First up is the straight graph of the index from January 2000 through October 2008.
Prices fell at virtually the same rate in October as they did in September for all three tiers. This brings the low and middle tiers back to February 2006, and the high tier back to April 2006. The middle tier took the biggest percentage hit in October for the third month in a row, falling 1.7% in a single month.
Here’s a chart of the year-over-year change in the index from August 2002 through October 2008.
The low tier again had the biggest year-over-year hit. And again both the low and the middle tiers fell over 10% YOY in October, while the high tier just barely came in under 10%. Here’s where the tiers sit YOY as of October – Low: -11.2%, Med: -10.5%, Hi: -9.4%.
Lastly, here’s a decline-from-peak graph like the one posted yesterday, but looking only at the Seattle tiers.
The decline continues to track remarkably closely across the three tiers, despite the fact that the low tier saw a larger run-up during the bubble.
Here’s one more bit of data that’s somewhat interesting. For the tiered index, Case-Shiller provides dollar amounts that define each tier. Here’s the way they break down the tiers, according to their methodology pdf:
For the purpose of constructing the three tier indices, price breakpoints between low-tier and middle-tier properties and price breakpoints between middle-tier and upper-tier properties are computed using all sales for each period, so that there are the same number of sales, after accounting for exclusions, in each of the three tiers.

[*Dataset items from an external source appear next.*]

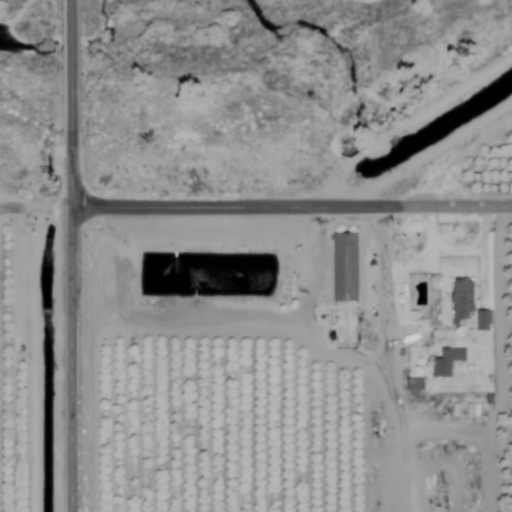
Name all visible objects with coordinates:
road: (74, 66)
road: (294, 204)
road: (38, 205)
building: (344, 268)
building: (462, 301)
building: (482, 321)
road: (74, 322)
crop: (205, 322)
road: (393, 358)
building: (445, 363)
building: (413, 385)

Last October’s tiered breakdown was as follows:
Low: <$363419
Mid: $363419 – $523613
Hi: >$523613
Here is this October’s breakdown:
Low: <$299720
Mid: $299720 – $433549
Hi: >$433549
While the tiered index values have only fallen 9-11%, the tier breakpoints have dropped around 17% in the last year. If I’m interpreting this data correctly, that means that the mix of homes selling has shifted down noticably toward the less expensive homes in the past year. If I were guessing, I’d say that is probably due to the difficulties in getting jumbo loan financing for homes priced above $567,500.